Kodiak Launch Complex (KLC)
The Alaska Aerospace Development Corporation (AADC) was established by the Alaska State Legislature as a public corporation tasked with the construction and operation of the Kodiak Launch Complex (KLC). On November 5, 1998, the USAF conducted the launch of the ait suborbital rocket, marking the first launch from KLC. During the 16-minute flight, the vehicle flew a trajectory that reached an altitude of about 450 miles and traveled approximately 1,000 miles downrange, landing in the Pacific Ocean west of Seattle, WA. This was the first launch from an FAA-licensed launch site not located within the boundaries of a federal facility.
The KLC, an all-weather complex, is located on a 3,100 acre site, the actual "footprint" of the facility is approximately 27 acres, divided among four sites: 1) the Launch Control and Management Center (LCC), 2) the Payload Processing Facility (PPF), 3) the Integration and Processing Facility (IPF)/Spacecraft Assemblies Transfer Facility (SCAT), and 4) the Launch Pad and Service Structure (LP1). The Alaska Congressional Delegation praised the 30 June 2016 announcement by the Missile Defense Agency (MDA) that it has awarded a sole source contract to the Alaska Aerospace Corporation (AAC) to support two flight tests of the Terminal High Altitude Area Defense Systems (THAAD) at the Pacific Spaceport Complex-Alaska on Kodiak, Alaska. The contract, which could total up to $80.4 million, will support MDA’s flight test requirements for the 3rd Quarter of Fiscal Year 2017 and will include the site preparation for two THAAD launchers, range communication and instrumentation capabilities, and a Life Support Area.

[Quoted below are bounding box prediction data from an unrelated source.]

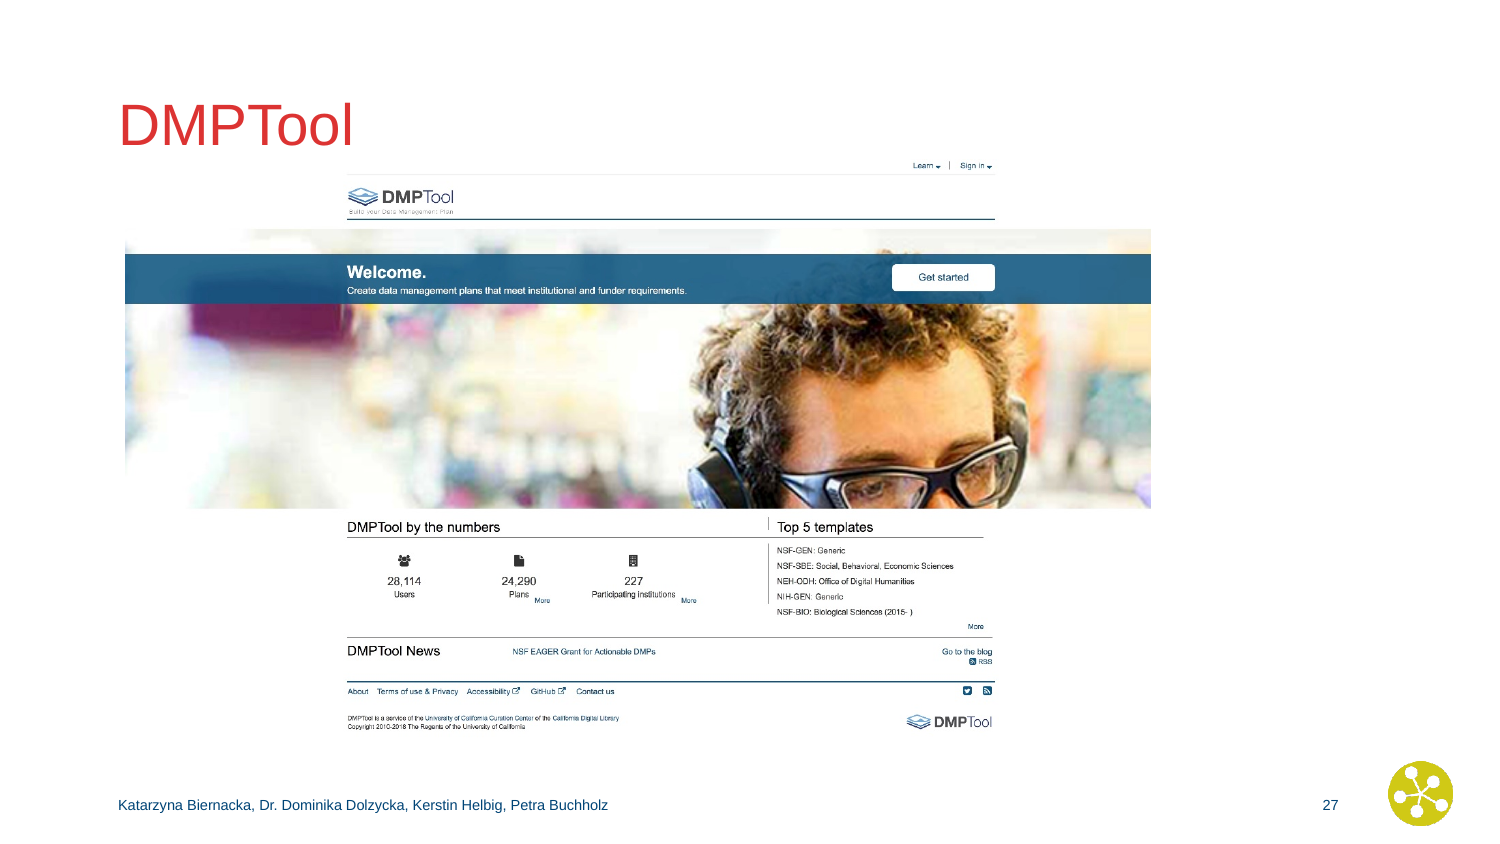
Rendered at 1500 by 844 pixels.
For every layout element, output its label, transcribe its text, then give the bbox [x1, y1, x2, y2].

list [125, 159, 1151, 766]
footer Katarzyna Biernacka, Dr. Dominika Dolzycka, Kerstin Helbig, Petra Buchholz [103, 782, 742, 827]
picture [1388, 761, 1453, 826]
slide_number 26 [1016, 782, 1354, 827]
title DMPTool [103, 44, 1397, 208]
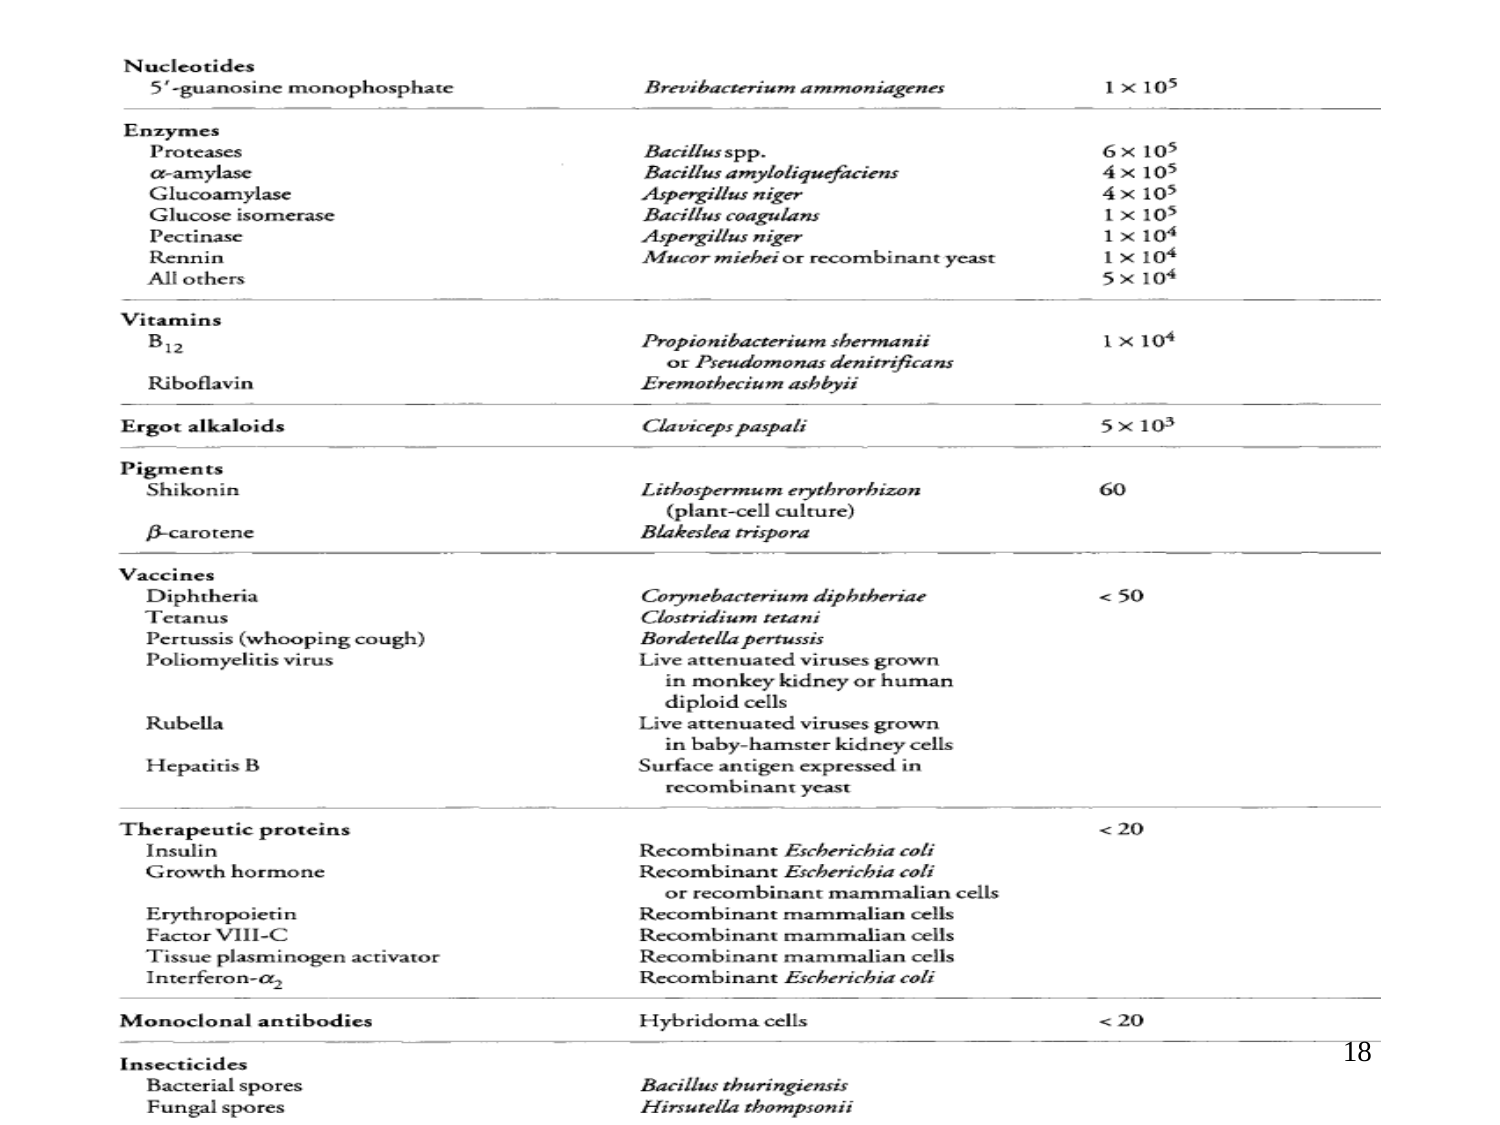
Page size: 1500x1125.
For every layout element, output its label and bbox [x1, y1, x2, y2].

picture [81, 40, 1381, 1125]
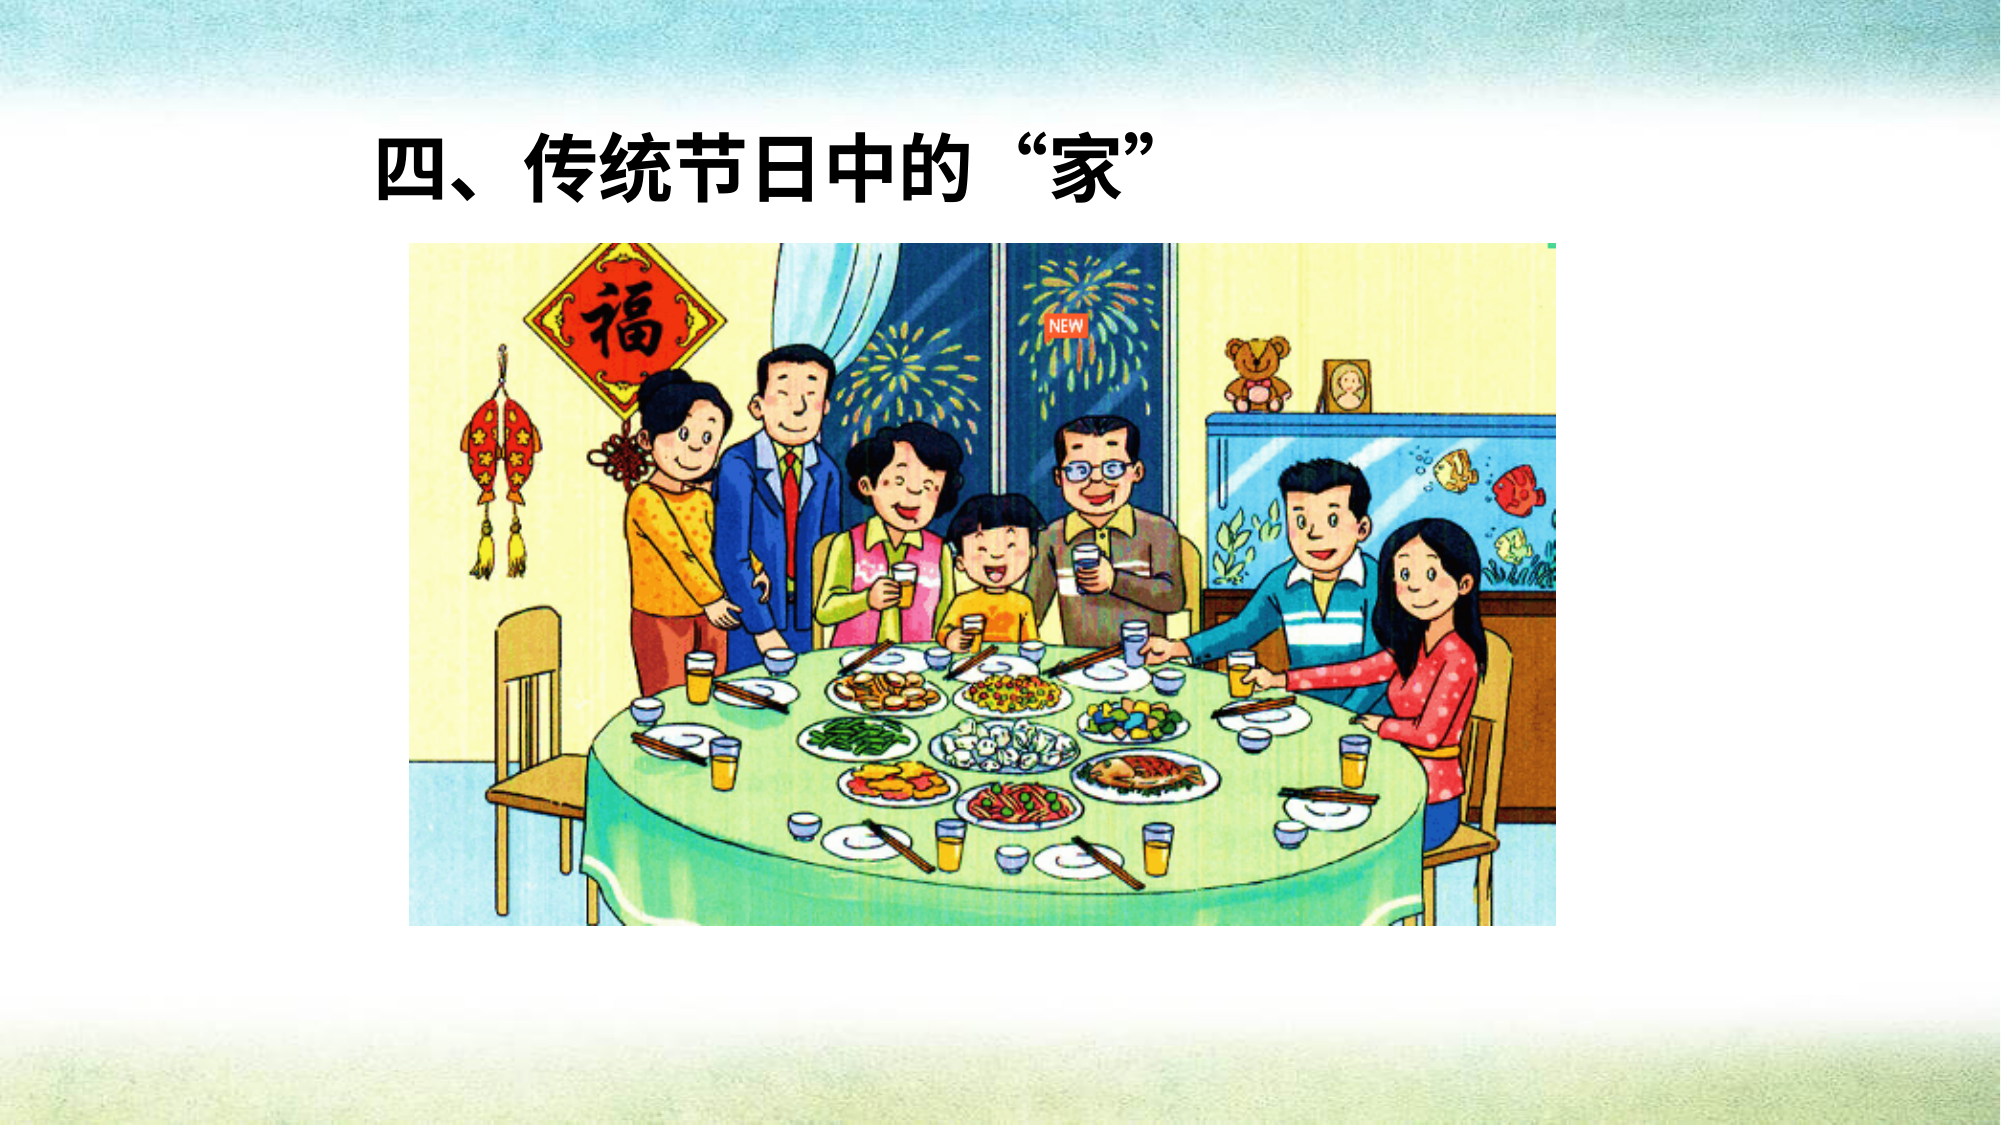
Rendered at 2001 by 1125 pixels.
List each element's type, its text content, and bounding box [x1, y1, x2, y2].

text_box 四、传统节日中的“家” [358, 113, 1402, 219]
picture [0, 0, 2001, 1125]
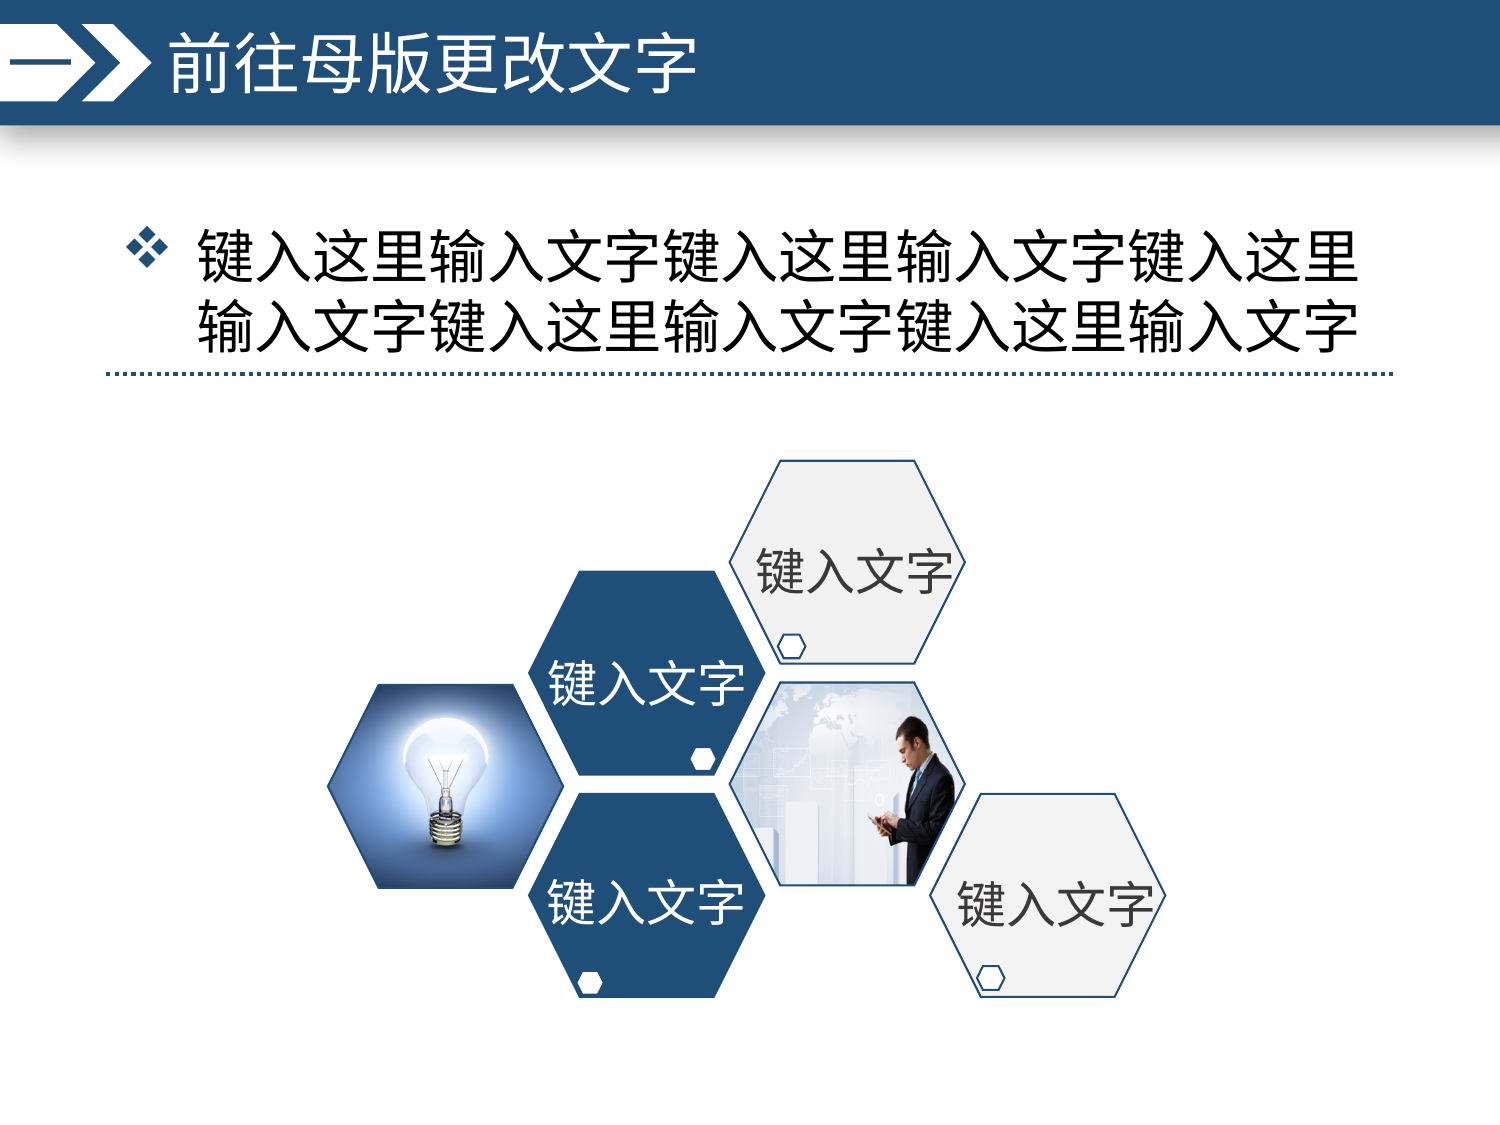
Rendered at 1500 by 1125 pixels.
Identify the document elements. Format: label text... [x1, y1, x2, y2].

text_box 键入这里输入文字键入这里输入文字键入这里输入文字键入这里输入文字键入这里输入文字 [106, 212, 1394, 368]
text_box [327, 460, 1173, 997]
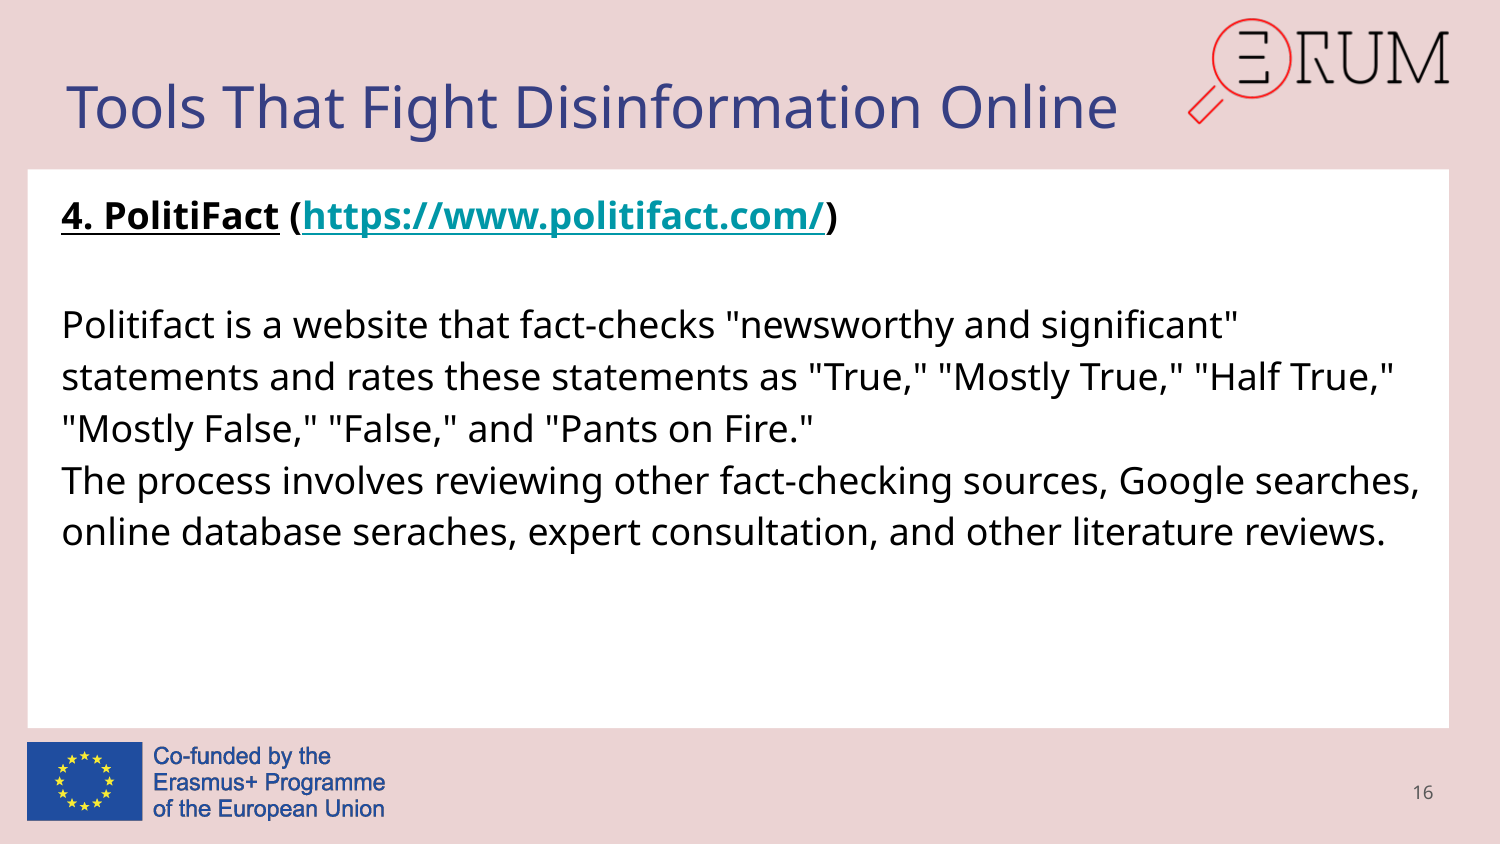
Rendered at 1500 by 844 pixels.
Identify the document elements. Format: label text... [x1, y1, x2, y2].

picture [1136, 0, 1500, 137]
picture [27, 742, 385, 821]
list 4. PolitiFact (https://www.politifact.com/) Politifact is a website that fact-checks "newsworthy and significant" statements and rates these statements as "True," "Mostly True," "Half True," "Mostly False," "False," and "Pants on Fire." The process involves reviewing other fact-checking sources, Google searches, online database seraches, expert consultation, and other literature reviews. [27, 169, 1449, 729]
title Tools That Fight Disinformation Online [51, 55, 1168, 150]
slide_number 16 [1358, 761, 1449, 826]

This new development positioned the Kodiak launch facility for a bright future in missile defense testing. “As a long-time advocate who helped bring missile defense to Alaska, this contract award is good news for Kodiak and Alaska Aerospace and even better news for the continued security of our country,” said Congressman Don Young. “Over the last several years, I have fought to bring the Missile Defense Agency back to Kodiak, including a provision I included in this year’s defense bill to help enhance the capability of state-owned spaceports, like the Pacific Spaceport Complex-Alaska. Overall, I can think of no better place to test THAAD than in Alaska and am happy that Kodiak will once again play an important role testing a part of our nation’s missile defense system.”